Arezzo is only an hour south of Florence by car and on the main railroad line between Rome and Florence. The stalls of the Fiera Antiquaria are within a 10minute walking distance of the train station. For vacationers to Tuscany whose stay coincides with the first Sunday of the month, a side trip to the Arezzo Antiques Fair is worth considering.
Here are a few tips to make the visit more pleasurable:
1. There’s a lot of territory to cover. Everything from properly authenticated antiques to brand new tourist souvenirs is on display. If time is limited, go to the Piazza Grande first and work back towards the edges. The sheer number of stalls can be distracting. Having something specific in mind helps limit the time it takes to get through the streets of stalls.
2. Although not essential, knowing a little Italian helps. There’s a pleasant festival air about the antiques fair and vendors go the extra mile to help. Many dealers can get along in noun-and-verb English (or German or French) but it helps to know a bit of Italian: please (per favore), thank you (grazie), how much (quanta costa), that’s too much (e troppo), I’ll take it (lo prendo). Spoken Italian numbers and prices can be hard to understand, so carry paper and a pen to write numbers down when asking prices or bargaining and ask the dealer to do the same (Duo scriverlo? is Italian for “could you write it down?”). If all else fails, the dealers are glad to help with phrase book Italian, or tourist pantomime.

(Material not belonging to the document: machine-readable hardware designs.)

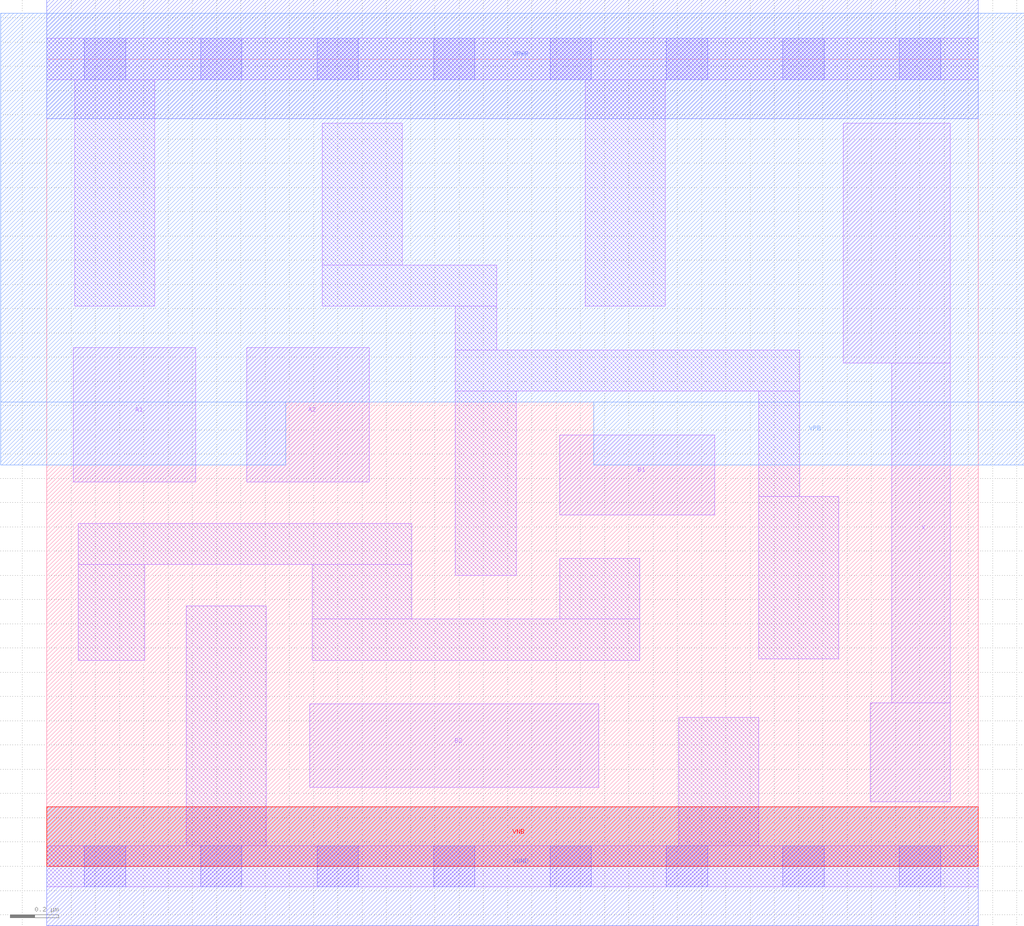
<source format=lef>
# Copyright 2020 The SkyWater PDK Authors
#
# Licensed under the Apache License, Version 2.0 (the "License");
# you may not use this file except in compliance with the License.
# You may obtain a copy of the License at
#
#     https://www.apache.org/licenses/LICENSE-2.0
#
# Unless required by applicable law or agreed to in writing, software
# distributed under the License is distributed on an "AS IS" BASIS,
# WITHOUT WARRANTIES OR CONDITIONS OF ANY KIND, either express or implied.
# See the License for the specific language governing permissions and
# limitations under the License.
#
# SPDX-License-Identifier: Apache-2.0

VERSION 5.7 ;
  NOWIREEXTENSIONATPIN ON ;
  DIVIDERCHAR "/" ;
  BUSBITCHARS "[]" ;
MACRO sky130_fd_sc_lp__o22a_lp
  CLASS CORE ;
  FOREIGN sky130_fd_sc_lp__o22a_lp ;
  ORIGIN  0.000000  0.000000 ;
  SIZE  3.840000 BY  3.330000 ;
  SYMMETRY X Y R90 ;
  SITE unit ;
  PIN A1
    ANTENNAGATEAREA  0.313000 ;
    DIRECTION INPUT ;
    USE SIGNAL ;
    PORT
      LAYER li1 ;
        RECT 0.110000 1.585000 0.615000 2.140000 ;
    END
  END A1
  PIN A2
    ANTENNAGATEAREA  0.313000 ;
    DIRECTION INPUT ;
    USE SIGNAL ;
    PORT
      LAYER li1 ;
        RECT 0.825000 1.585000 1.330000 2.140000 ;
    END
  END A2
  PIN B1
    ANTENNAGATEAREA  0.313000 ;
    DIRECTION INPUT ;
    USE SIGNAL ;
    PORT
      LAYER li1 ;
        RECT 2.115000 1.450000 2.755000 1.780000 ;
    END
  END B1
  PIN B2
    ANTENNAGATEAREA  0.313000 ;
    DIRECTION INPUT ;
    USE SIGNAL ;
    PORT
      LAYER li1 ;
        RECT 1.085000 0.325000 2.275000 0.670000 ;
    END
  END B2
  PIN X
    ANTENNADIFFAREA  0.404700 ;
    DIRECTION OUTPUT ;
    USE SIGNAL ;
    PORT
      LAYER li1 ;
        RECT 3.285000 2.075000 3.725000 3.065000 ;
        RECT 3.395000 0.265000 3.725000 0.675000 ;
        RECT 3.485000 0.675000 3.725000 2.075000 ;
    END
  END X
  PIN VGND
    DIRECTION INOUT ;
    USE GROUND ;
    PORT
      LAYER met1 ;
        RECT 0.000000 -0.245000 3.840000 0.245000 ;
    END
  END VGND
  PIN VNB
    DIRECTION INOUT ;
    USE GROUND ;
    PORT
      LAYER pwell ;
        RECT 0.000000 0.000000 3.840000 0.245000 ;
    END
  END VNB
  PIN VPB
    DIRECTION INOUT ;
    USE POWER ;
    PORT
      LAYER nwell ;
        RECT -0.190000 1.655000 0.985000 1.915000 ;
        RECT -0.190000 1.915000 4.030000 3.520000 ;
        RECT  2.255000 1.655000 4.030000 1.915000 ;
    END
  END VPB
  PIN VPWR
    DIRECTION INOUT ;
    USE POWER ;
    PORT
      LAYER met1 ;
        RECT 0.000000 3.085000 3.840000 3.575000 ;
    END
  END VPWR
  OBS
    LAYER li1 ;
      RECT 0.000000 -0.085000 3.840000 0.085000 ;
      RECT 0.000000  3.245000 3.840000 3.415000 ;
      RECT 0.115000  2.310000 0.445000 3.245000 ;
      RECT 0.130000  0.850000 0.405000 1.245000 ;
      RECT 0.130000  1.245000 1.505000 1.415000 ;
      RECT 0.575000  0.085000 0.905000 1.075000 ;
      RECT 1.095000  0.850000 2.445000 1.020000 ;
      RECT 1.095000  1.020000 1.505000 1.245000 ;
      RECT 1.135000  2.310000 1.855000 2.480000 ;
      RECT 1.135000  2.480000 1.465000 3.065000 ;
      RECT 1.685000  1.200000 1.935000 1.960000 ;
      RECT 1.685000  1.960000 3.105000 2.130000 ;
      RECT 1.685000  2.130000 1.855000 2.310000 ;
      RECT 2.115000  1.020000 2.445000 1.270000 ;
      RECT 2.220000  2.310000 2.550000 3.245000 ;
      RECT 2.605000  0.085000 2.935000 0.615000 ;
      RECT 2.935000  0.855000 3.265000 1.525000 ;
      RECT 2.935000  1.525000 3.105000 1.960000 ;
    LAYER mcon ;
      RECT 0.155000 -0.085000 0.325000 0.085000 ;
      RECT 0.155000  3.245000 0.325000 3.415000 ;
      RECT 0.635000 -0.085000 0.805000 0.085000 ;
      RECT 0.635000  3.245000 0.805000 3.415000 ;
      RECT 1.115000 -0.085000 1.285000 0.085000 ;
      RECT 1.115000  3.245000 1.285000 3.415000 ;
      RECT 1.595000 -0.085000 1.765000 0.085000 ;
      RECT 1.595000  3.245000 1.765000 3.415000 ;
      RECT 2.075000 -0.085000 2.245000 0.085000 ;
      RECT 2.075000  3.245000 2.245000 3.415000 ;
      RECT 2.555000 -0.085000 2.725000 0.085000 ;
      RECT 2.555000  3.245000 2.725000 3.415000 ;
      RECT 3.035000 -0.085000 3.205000 0.085000 ;
      RECT 3.035000  3.245000 3.205000 3.415000 ;
      RECT 3.515000 -0.085000 3.685000 0.085000 ;
      RECT 3.515000  3.245000 3.685000 3.415000 ;
  END
END sky130_fd_sc_lp__o22a_lp
END LIBRARY

</source>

3. Don’t expect too many bargains. With the exception of furniture, which seems quite reasonably priced, little of what’s on sale is a great bargain. The dealers know what they have, know their market values, and know their customers. Which is not to say that bargains can’t be found. They can. But it will take some digging.
4. Do expect some surprises. The men on the blanket selling African goods and the guy displaying rococo gilt framed mirrors sharing a CD player belting out American rock music. The smell of jasmine, which seems to come from down the street but is actually from the pots on the window sill overhead. The large photograph of Benito Mussolini, which dominates a stall displaying WWII memorabilia from Italy. Vendors eating their lunches and taking their mid-day rests in their stalls, all the while selling to passersby.
It’s all part of the Fiera Antiquaria d’Arezzo. And it’s wonderful.